## What the task asks
Give the data again exactly, without its images.

>>>>>

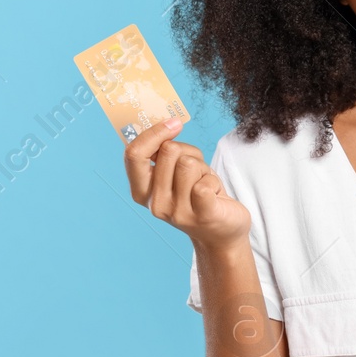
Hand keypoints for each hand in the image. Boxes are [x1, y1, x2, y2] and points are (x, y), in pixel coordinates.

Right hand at [123, 119, 249, 248]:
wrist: (221, 233)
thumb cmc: (197, 196)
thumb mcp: (174, 175)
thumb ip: (164, 154)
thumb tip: (168, 124)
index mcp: (142, 191)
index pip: (134, 155)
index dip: (153, 133)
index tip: (173, 123)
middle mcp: (156, 204)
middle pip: (168, 151)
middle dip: (188, 152)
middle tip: (196, 171)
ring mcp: (177, 212)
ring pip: (189, 162)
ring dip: (203, 167)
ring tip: (205, 183)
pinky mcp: (202, 215)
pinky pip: (204, 182)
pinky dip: (214, 181)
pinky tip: (214, 195)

<<<<<

## Exercise output
Hand keypoints for each hand in the image. Boxes are [x1, y1, x2, y2] and points are (x, y), in pixel coordinates.

Right hand at [123, 119, 249, 248]:
wrist: (221, 233)
thumb cmc: (197, 196)
thumb mcp: (174, 175)
thumb ip: (164, 154)
thumb tip: (168, 124)
index mcp: (142, 191)
index pip: (134, 155)
index dip: (153, 133)
index tip: (173, 123)
middle mcp: (156, 204)
middle pip: (168, 151)
middle dip: (188, 152)
middle tip: (196, 171)
ring mcp: (177, 212)
ring pip: (189, 162)
ring dip: (203, 167)
ring tip: (205, 183)
pinky mcp: (202, 215)
pinky pip: (204, 182)
pinky dip: (214, 181)
pinky tip: (214, 195)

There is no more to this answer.